▶ **LESETEXT**
^^^^^^^^

Mit jeder neuen willkürlichen Linguistik droht der wissenschaftliche Diskurs mehr unterbrochen zu werden: eine Replik.


Man schaffe neue Ausdrücke und postuliere zugleich, dass nur jene Personen, welche kritiklos bereit sind, die aus einer bestimmten Ideologie abgeleiteten neuen Termini zu akzeptieren, als fachkompetent gelten – alle anderen Wissenschafter aber nicht: Mit jeder neuen willkürlichen Linguistik droht der wissenschaftliche Diskurs mehr unterbrochen zu werden. Ebenso wie jede künstlich geschaffene Linguistik wird als nächster Schritt oft ein lobbyistischer Druck auf die Medien und auf die Rechtsinstitutionen ausgeübt, ohne Legitimierung durch den Volkswillen Änderungen vorzunehmen, die in die falsche Richtung führen. Und alsbald wird eine anfänglich kleine Minderheit durch ihren Einfluss auf Medien und Rechtsprechung zu einem wesentlichen Faktor der gesamten Politik.

^^^^^^^^

▶ **EINGABEDATEN**
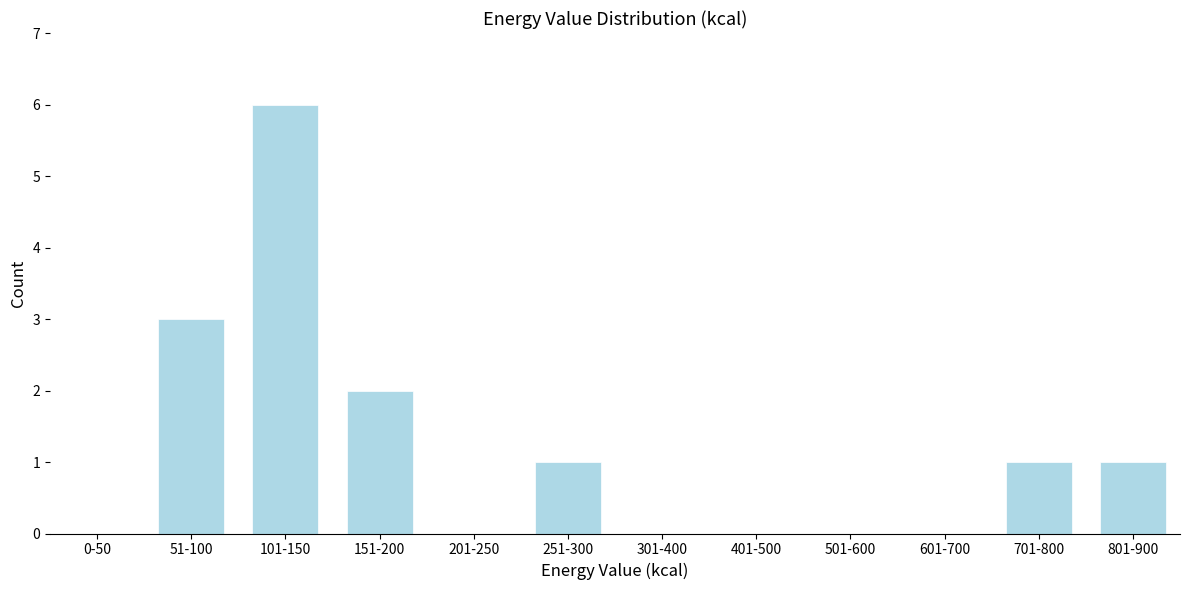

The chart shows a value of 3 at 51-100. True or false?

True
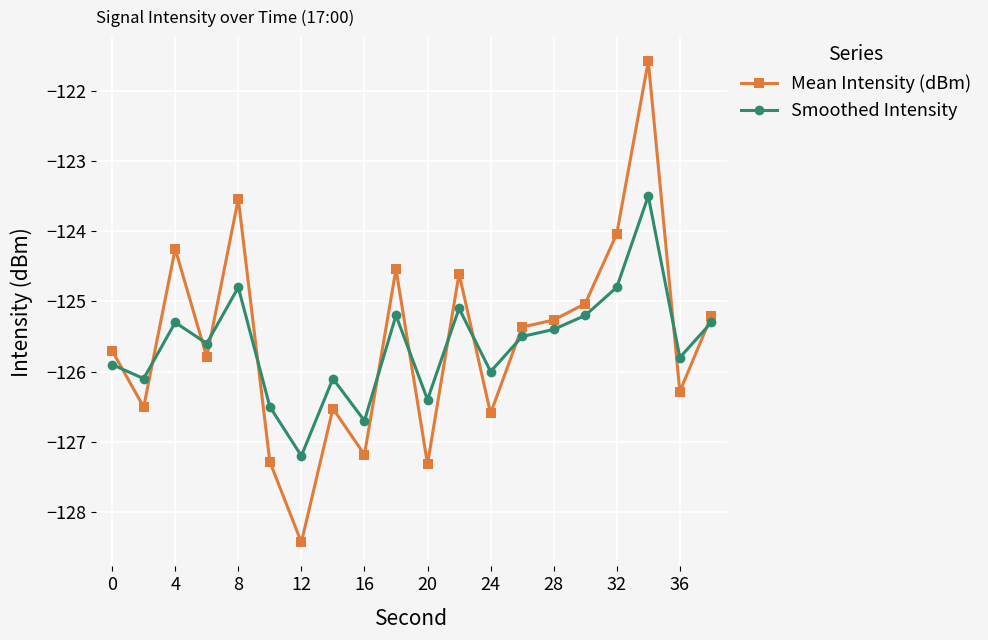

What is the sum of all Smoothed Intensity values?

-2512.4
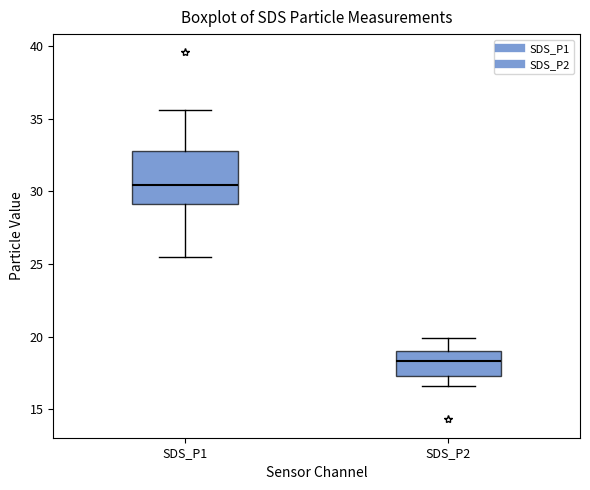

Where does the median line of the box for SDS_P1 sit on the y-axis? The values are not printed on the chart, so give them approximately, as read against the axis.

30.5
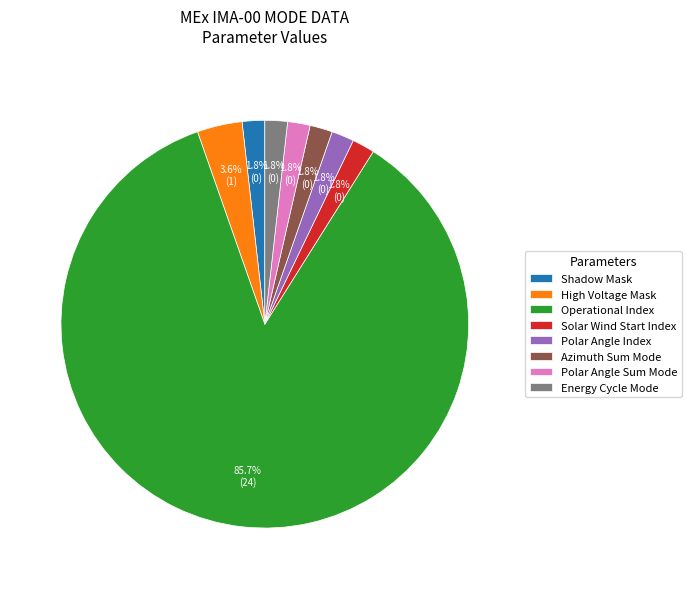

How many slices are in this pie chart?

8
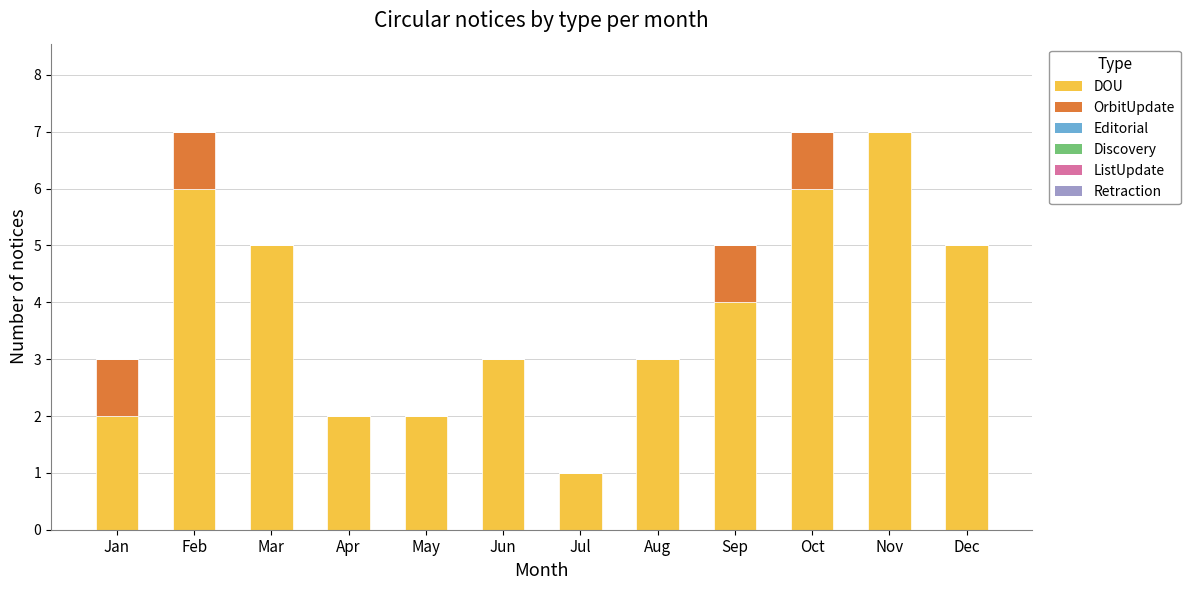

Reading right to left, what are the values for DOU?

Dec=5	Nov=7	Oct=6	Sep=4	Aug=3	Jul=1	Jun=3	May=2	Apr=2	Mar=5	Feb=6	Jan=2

^^^^^^^^

▶ **AUFGABEN UND ÜBUNGEN**
A - Schreiben Sie aus dem Lesetext über willkürliche Linguistik den Abschnitt von „Man schaffe neue“ bis einschließlich „der gesamten Politik.“ wortgetreu ab.
B - Geben Sie die Einträge von der Zeile mit „How many slices are in this pie chart?“ bis einschließlich zum Ende der Einträge unverändert wieder, und lassen Sie dabei die Bilder weg.
Der Lesetext und die Einträge haben inhaltlich nichts miteinander zu tun.

▶ **LÖSUNGEN**
A -
Man schaffe neue Ausdrücke und postuliere zugleich, dass nur jene Personen, welche kritiklos bereit sind, die aus einer bestimmten Ideologie abgeleiteten neuen Termini zu akzeptieren, als fachkompetent gelten – alle anderen Wissenschafter aber nicht: Mit jeder neuen willkürlichen Linguistik droht der wissenschaftliche Diskurs mehr unterbrochen zu werden. Ebenso wie jede künstlich geschaffene Linguistik wird als nächster Schritt oft ein lobbyistischer Druck auf die Medien und auf die Rechtsinstitutionen ausgeübt, ohne Legitimierung durch den Volkswillen Änderungen vorzunehmen, die in die falsche Richtung führen. Und alsbald wird eine anfänglich kleine Minderheit durch ihren Einfluss auf Medien und Rechtsprechung zu einem wesentlichen Faktor der gesamten Politik.

B -
How many slices are in this pie chart?

8

Reading right to left, what are the values for DOU?

Dec=5	Nov=7	Oct=6	Sep=4	Aug=3	Jul=1	Jun=3	May=2	Apr=2	Mar=5	Feb=6	Jan=2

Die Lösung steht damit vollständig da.